42. A polypeptide comprising an N-terminal DUF2121 domain having an N-terminal serine or threonine residue and a polypeptide selected from the group consisting of a peptidase and an N-acetyltransferase, preferably a peptidase, more preferably wherein said polypeptide is as defined in claim 28.
43. A nucleic acid encoding:(i) the polypeptide according to claim 42; or(ii) a polypeptide comprising an N-terminal DUF2121 domain having an N-terminal serine or threonine residue as defined in any one of the preceding claims, and a modifying enzyme as defined in any one of the preceding claims.
44. A nucleic acid vector comprising the nucleic acid according to claim 43.
45. A host or host cell comprising:(i) the nucleic acid according to claim 43;(ii) the nucleic acid vector according to claim 44; and / or(iii) the polypeptide according to claim 42, or a polypeptide comprising an N-terminal DUF2121 domain having an N-terminal serine or threonine residue as defined in any one of the preceding claims, and a modifying enzyme as defined in any one of the preceding claims.
46. A composition comprising:(i) the polypeptide according to claim 42; or(ii) a polypeptide comprising an N-terminal DUF2121 domain having an N-terminal serine or threonine residue as defined in any one of the preceding claims, and a modifying enzyme as defined in any one of the preceding claims.

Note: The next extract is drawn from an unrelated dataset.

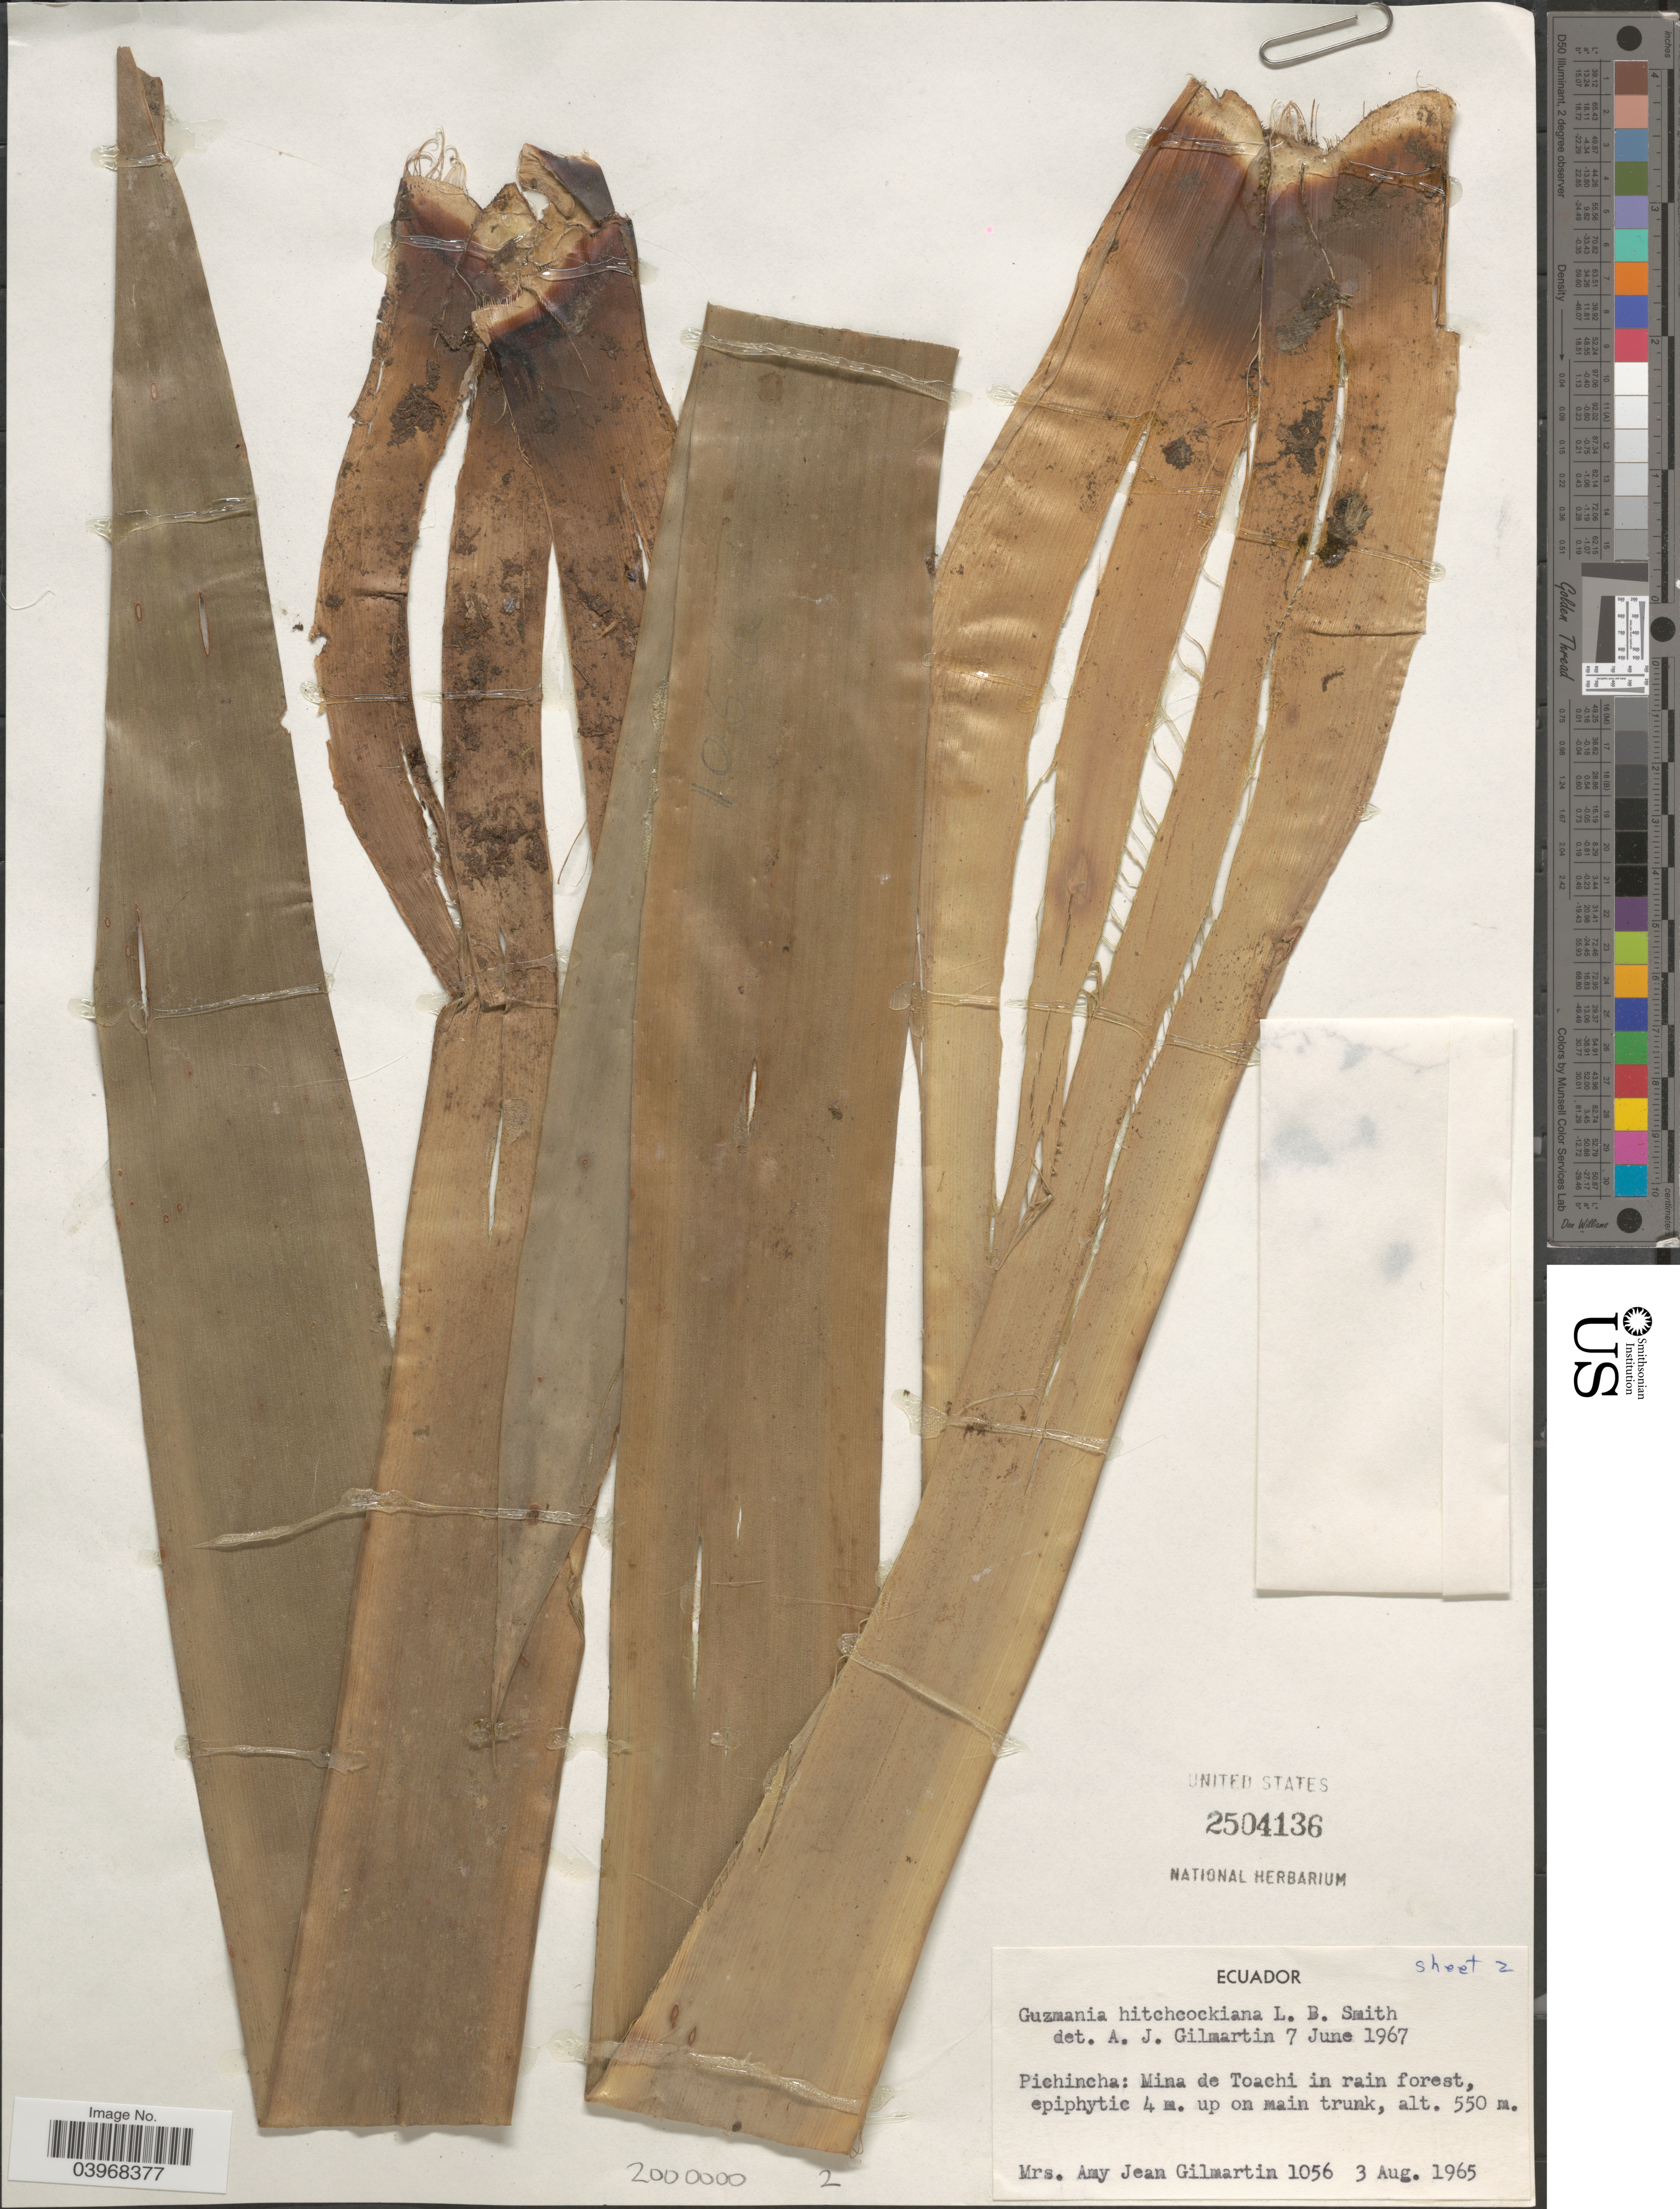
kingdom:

47. A kit for the production of a fusion polypeptide, the kit comprising one or more selected from the group consisting of the following (i) to (vi) and one or more selected from the group consisting of the following (vii) to (viii):(i) a polypeptide comprising an N-terminal DUF2121 domain having an N-terminal serine or threonine residue as defined in any one of the preceding claims, and a modifying enzyme as defined in any one of the preceding claims or a modifying chemical as defined in any one of the preceding claims;(ii) the polypeptide according to claim 42;(iii) the nucleic acid according to claim 43;(iv) the nucleic acid vector according to claim 44;(v) the host cell according to claim 45; and(vi) the composition according to claim 46; and(vii) a first substrate polypeptide as defined in any one of the preceding claims; and(viii) a second substrate polypeptide as defined in any one of the preceding claims.